I've got an adaptive version that basically adjusts itself to market 
conditions, but I find I get slightly better results with the non-
adaptive version and a periodic tuneup -- maybe every 6 months or so.

Walk-forward testing would let me test how a periodic retune like 
that would have actually behaved if I was doing it two years ago, and 
would assure me that my periodic-retune process is actually doing 
what I want.

Walk-forward testing is no substitute for a good system.  I.e. you 
can't take a worthless system, tune it every week, and expect it to 
become a good system.  I imagine some systems fall "out of tune" 
sooner than others, and it's possible that retuning a system like 
that every week could result in a decent system.  But you're a lot 
better off if you work on developing a system on sound principles 
rather than trying to make an unsound system hold together for a few 
days until the next tuning.

> Aside from data-fitting, another cause of system degradation
> in real-time, as well as discretionary traders finding the
> markets more difficult, is due to the fact that markets
> evolve.  Today's markets, are not your father's markets.
> Thus,   what I often do in my system development, is to
> create systems that work on the most RECENT  1 - 2 years.  

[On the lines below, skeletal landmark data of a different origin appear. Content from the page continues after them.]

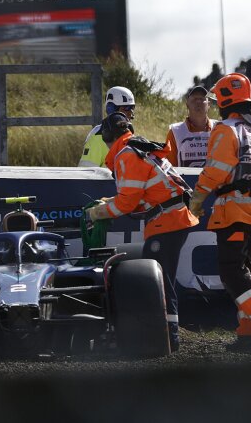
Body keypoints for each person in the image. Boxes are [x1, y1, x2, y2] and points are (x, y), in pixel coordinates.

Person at [84, 112, 199, 352]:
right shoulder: (137, 148)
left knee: (160, 282)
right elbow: (134, 197)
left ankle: (169, 338)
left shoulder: (126, 154)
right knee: (163, 279)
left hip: (167, 221)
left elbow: (127, 204)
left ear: (107, 136)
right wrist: (109, 202)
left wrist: (97, 213)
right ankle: (170, 336)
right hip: (173, 217)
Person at [189, 73, 251, 352]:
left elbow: (215, 172)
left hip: (234, 212)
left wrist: (196, 202)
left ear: (225, 101)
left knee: (232, 272)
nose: (216, 103)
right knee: (245, 270)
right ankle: (249, 333)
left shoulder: (225, 129)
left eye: (217, 99)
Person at [78, 86, 135, 167]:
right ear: (111, 109)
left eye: (132, 108)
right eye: (126, 108)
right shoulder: (97, 136)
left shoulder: (128, 134)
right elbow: (86, 174)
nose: (130, 113)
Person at [165, 85, 215, 167]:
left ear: (209, 104)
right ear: (187, 104)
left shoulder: (219, 128)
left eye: (202, 99)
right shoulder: (175, 132)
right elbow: (170, 168)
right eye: (194, 99)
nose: (198, 102)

I also prefer this.  Although frankly, the markets of today are 
nothing like the markets of 2 years ago.  Compare last April's 
volatility spike with the market of only 6 months earlier.

> If I'm satisfied with the system behavior, as well as the various
> stats, then I can test it on prior years' data.  If it even
> breaks-even over the prior years, I may trade it. 

Here you lost me.  Why would you consider a backward test to be a 
more valid measure of the system's performance than a forward test?

My assumption is that markets change, and that there may be a uni-
directional change in overall behavior -- increasing volatility, for 
example.  Thus a system that behaves in one market might behave well 
in a less-volatile market, but get creamed in a more-volatile market, 
so I prefer to see how the system behaves when its out-of-sample 
period is a later, more "evolved" market.

What I generally do is tune for a long enough period to get 100-150 
trades, ending the test at an early enough point that I still have 
time *after* the test period for an out-of-sample test that will 
generate at least 50-75 and preferably >100 trades.  That gives me an 
idea how the system handles a "newer" market in its OOS test.  Then, 
assuming it does well in that test, I re-tune the system on ALL my 
data (or possibly just more recent data, enough for >100 trades) for 
real-time trading.

Last year was a real challenge.  The volatility spike, the turn in 
market direction, etc, made March through about August fairly 
unusual.  I want to make sure any system can *handle* that market 
appropriately, but I don't want to include it in my testing period if 
I can avoid it.  Many borderline systems looked *great* in the first 
3-6 months of 2000, but they fall apart in 1999 or after 9/2000.  If 
you tune on that unusual period, you might get great results with a 
system that would fail in a more "normal" market.  I want a system 
that behaves well in "normal" times AND does well when the market 
goes berserk.

> Contrast this to walk forward, where you test on old data,
> then "blindly" test on the most recent periods.  Yes, some
> concepts may work equally over extended periods, but if the
> goal is at all to be more in sync with current conditions,
> you will probably not achieve that, as all your development
> is on prior, out of sync, periods.

That's why I re-tune for more recent data if the system passes its 
OOS test.

> Thus, I'm proposing that walk BACKWARD testing is far more
> sound conceptually, and is likely to lead to better results
> than the walk forward methodology.

If you re-tune on recent data before trading, would you still feel 
that walk-backward is better?  I feel walk-backward is conceptually 
unsound because you're testing something -- trading on older data -- 
that you're not going to do in actual use.  

Gary